The airline's net earnings for the six months ended June 30 leaped 207 percent to HK$812 million, compared with a loss of HK$760 million in a year earlier.
Cathay Pacific, the fourth-largest airline in Asia, ended its two straight losses in the first half of 2009, after booking an unrealized mark-to-market gain of HK$2.1 billion from the fuel hedging contracts.
The fall in fuel prices in the second half of 2008 led to a HK$7.6 billion fuel-hedging paper loss last year.
Without the fuel-hedging gains, the airline would have booked a net loss of HK$3.47 billion in the first half.
Chairman Christopher Pratt said yesterday that the global aviation industry, hit hard by soaring fuel prices in 2008, is now having to confront "one of the most severe demand downturns in living memory".
"There is still no sign of early recovery," Pratt said in a press conference in Hong Kong yesterday, "The best we can say at the moment is the worst may now be over."
Pratt added that the fall in demand may have bottomed out, but there is no indication of when a sustained pick-up will begin.

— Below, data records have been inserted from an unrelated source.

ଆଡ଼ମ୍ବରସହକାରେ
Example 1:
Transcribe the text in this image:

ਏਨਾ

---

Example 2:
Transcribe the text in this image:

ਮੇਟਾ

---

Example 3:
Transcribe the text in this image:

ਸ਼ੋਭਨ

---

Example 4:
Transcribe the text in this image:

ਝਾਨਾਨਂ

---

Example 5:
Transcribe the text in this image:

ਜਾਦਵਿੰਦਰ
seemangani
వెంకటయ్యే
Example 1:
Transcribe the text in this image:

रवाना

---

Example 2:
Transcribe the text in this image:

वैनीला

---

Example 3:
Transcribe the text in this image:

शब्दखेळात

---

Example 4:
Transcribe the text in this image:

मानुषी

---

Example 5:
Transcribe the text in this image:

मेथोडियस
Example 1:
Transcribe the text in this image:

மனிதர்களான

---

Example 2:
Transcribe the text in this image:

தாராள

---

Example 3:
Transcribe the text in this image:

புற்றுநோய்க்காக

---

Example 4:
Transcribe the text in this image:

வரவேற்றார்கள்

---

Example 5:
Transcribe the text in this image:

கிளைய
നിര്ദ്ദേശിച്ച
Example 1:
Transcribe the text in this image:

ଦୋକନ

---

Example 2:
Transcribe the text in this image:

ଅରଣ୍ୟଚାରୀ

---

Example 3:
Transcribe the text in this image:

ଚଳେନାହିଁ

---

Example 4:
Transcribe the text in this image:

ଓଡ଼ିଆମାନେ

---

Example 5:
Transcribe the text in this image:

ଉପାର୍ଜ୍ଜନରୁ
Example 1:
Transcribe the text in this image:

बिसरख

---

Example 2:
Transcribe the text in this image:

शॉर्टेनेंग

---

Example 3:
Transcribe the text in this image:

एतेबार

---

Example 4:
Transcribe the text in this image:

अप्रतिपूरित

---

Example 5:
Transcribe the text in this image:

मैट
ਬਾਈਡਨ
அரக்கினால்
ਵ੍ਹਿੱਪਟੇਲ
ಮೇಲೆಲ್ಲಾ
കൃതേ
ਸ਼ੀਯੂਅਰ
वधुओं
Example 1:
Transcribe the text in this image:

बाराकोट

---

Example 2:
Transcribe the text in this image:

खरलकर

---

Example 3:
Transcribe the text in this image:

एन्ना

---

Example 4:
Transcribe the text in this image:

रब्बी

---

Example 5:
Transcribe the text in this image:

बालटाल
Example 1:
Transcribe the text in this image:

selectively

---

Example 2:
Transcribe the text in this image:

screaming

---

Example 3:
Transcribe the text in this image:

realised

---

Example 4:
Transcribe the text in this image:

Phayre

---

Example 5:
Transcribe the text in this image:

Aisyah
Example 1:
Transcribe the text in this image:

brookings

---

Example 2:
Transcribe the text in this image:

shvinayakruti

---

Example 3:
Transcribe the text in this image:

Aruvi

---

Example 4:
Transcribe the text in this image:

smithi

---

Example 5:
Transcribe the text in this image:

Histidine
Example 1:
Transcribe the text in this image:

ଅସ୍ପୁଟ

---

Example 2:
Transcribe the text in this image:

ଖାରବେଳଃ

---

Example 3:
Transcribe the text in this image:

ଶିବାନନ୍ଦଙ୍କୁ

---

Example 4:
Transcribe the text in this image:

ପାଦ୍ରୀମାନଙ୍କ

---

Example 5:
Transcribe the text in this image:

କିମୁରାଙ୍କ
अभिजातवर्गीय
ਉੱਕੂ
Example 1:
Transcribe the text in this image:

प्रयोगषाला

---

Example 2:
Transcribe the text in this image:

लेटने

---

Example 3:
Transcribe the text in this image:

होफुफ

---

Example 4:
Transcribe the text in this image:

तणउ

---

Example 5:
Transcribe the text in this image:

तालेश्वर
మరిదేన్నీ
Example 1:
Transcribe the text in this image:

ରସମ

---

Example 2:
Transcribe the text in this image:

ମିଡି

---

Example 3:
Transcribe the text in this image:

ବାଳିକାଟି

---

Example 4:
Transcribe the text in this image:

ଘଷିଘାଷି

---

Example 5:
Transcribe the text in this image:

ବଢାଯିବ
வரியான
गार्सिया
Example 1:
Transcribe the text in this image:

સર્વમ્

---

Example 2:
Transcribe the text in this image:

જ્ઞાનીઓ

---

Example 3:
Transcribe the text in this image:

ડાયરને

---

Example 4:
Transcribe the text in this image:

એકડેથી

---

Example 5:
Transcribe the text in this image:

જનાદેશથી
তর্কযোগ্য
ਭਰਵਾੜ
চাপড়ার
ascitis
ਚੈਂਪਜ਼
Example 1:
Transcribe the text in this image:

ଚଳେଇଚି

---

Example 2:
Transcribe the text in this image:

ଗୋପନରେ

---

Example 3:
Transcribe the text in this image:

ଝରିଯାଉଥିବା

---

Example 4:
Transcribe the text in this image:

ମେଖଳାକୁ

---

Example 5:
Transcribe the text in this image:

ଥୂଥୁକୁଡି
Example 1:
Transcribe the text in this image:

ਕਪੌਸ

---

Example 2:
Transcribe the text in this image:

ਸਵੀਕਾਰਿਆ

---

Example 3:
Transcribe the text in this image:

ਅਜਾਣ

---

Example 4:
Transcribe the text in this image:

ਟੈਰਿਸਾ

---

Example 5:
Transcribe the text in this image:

Despite the surge in first-half net earnings, the airline's revenue fell 27.1 percent to HK$30.92 million dragged by the falling passenger and cargo demand.

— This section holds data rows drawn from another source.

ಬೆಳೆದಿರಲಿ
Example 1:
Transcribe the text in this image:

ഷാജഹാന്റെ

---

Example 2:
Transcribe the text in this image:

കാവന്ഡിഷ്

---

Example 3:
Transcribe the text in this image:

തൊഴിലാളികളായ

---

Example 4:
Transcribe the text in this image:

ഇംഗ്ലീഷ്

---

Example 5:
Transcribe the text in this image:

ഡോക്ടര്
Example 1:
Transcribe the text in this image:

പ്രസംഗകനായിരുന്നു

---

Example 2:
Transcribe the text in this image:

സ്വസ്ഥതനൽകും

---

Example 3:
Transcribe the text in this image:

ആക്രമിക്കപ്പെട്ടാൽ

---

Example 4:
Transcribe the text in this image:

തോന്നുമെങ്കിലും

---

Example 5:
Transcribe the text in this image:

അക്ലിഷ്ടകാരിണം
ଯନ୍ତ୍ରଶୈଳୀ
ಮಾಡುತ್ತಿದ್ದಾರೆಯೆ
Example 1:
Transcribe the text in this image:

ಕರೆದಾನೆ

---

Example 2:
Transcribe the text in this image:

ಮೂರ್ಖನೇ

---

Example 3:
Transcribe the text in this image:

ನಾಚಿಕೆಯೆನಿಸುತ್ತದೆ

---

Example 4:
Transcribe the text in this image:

The number of passengers carried by Cathay Pacific and its subsidiary Dragonair dropped 4.2 percent to 11.9 million in the first half, pulled down by the diminishing demand from premium class passengers.
Passenger yield, measuring the airline's average sales, skidded 19.7 percent, while the cargo volume also dropped 15.3 percent to 700,693 tons.
Tony Tyler, chief executive of Cathay Pacific Airways, said the airline has already parked five freight aircraft and leased out one cargo carrier to its subsidiary Air Hong Kong.
"We will be parking five more passenger aircraft by the end of this year," Tyler told reporters yesterday.
Cathay Pacific, controlled by Swire Pacific, has no plans to recruit new employees, while a majority of company staff have agreed to take unpaid leave, Tyler said.
He also noted that the airline's cargo business has been showing some signs of recovery. The company is also waiting to see whether the demand will pick up further in the traditional cargo peak period, which starts from the middle of the second quarter to the middle of December.
Cathay Pacific has decided not to pay any dividends to its shareholders in the first half of this year.
DBS Vickers Securities director Peter Lai said the zero dividend payout may upset investors, adding that Cathay Pacific's earnings in the second half will depend very much on the global economic situation.
"The global economy is unlikely to show a prompt recovery; earnings in the hotel and aviation industries have been particularly hard- hit," Lai said.
He believes both the passenger and cargo demand of the airline will remain sluggish in the second half and that the airline's share price may have reached its high level.
"The shares may retrace to HK$11, because of the poor economic circumstances," Lai added.
Shares in Cathay Pacific yesterday finished down 3.64 percent, or HK$0.46, at HK$12.18, moving in line with the 1.45 percent drop in the benchmark Hang Seng Index.